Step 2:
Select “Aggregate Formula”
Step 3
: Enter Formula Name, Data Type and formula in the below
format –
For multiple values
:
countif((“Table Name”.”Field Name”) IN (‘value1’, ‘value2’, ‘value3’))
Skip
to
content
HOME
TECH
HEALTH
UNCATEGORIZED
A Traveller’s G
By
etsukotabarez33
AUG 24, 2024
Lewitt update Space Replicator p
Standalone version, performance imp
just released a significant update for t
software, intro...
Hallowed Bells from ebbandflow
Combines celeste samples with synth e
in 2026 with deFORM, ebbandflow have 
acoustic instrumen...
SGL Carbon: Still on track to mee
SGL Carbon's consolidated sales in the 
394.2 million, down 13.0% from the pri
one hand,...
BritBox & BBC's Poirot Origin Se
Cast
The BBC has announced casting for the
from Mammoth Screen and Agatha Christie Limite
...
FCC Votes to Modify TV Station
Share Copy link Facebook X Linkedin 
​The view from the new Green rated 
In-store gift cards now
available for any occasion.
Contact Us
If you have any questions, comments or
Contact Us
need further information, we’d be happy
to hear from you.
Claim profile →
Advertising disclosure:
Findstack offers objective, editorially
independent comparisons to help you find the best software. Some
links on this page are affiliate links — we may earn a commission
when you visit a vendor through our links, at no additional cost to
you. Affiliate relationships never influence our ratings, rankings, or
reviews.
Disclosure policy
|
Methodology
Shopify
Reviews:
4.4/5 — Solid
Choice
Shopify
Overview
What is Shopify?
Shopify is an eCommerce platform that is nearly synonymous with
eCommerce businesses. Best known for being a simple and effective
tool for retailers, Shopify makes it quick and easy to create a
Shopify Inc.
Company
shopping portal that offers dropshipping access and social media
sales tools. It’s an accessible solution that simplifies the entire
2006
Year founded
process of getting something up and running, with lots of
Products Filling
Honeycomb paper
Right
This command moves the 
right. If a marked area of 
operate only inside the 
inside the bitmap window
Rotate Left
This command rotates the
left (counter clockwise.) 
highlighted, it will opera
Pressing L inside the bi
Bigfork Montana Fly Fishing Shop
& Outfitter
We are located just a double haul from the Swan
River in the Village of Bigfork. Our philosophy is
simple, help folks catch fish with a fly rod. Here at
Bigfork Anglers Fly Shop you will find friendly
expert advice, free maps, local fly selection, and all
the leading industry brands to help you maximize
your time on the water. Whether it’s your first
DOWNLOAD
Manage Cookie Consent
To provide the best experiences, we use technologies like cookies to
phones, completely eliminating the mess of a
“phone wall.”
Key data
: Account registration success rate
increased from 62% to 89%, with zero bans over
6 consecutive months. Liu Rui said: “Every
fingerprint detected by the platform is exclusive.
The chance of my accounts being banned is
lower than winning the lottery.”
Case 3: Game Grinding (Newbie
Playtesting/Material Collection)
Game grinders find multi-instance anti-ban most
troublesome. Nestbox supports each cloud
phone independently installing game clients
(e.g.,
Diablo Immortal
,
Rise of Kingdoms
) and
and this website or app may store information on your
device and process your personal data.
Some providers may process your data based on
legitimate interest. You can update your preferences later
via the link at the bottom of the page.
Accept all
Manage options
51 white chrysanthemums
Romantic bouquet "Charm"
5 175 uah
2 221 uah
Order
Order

- Task prompt -
Report how many lines in the rows above contain the word "software". Give only the number.

- Result -
2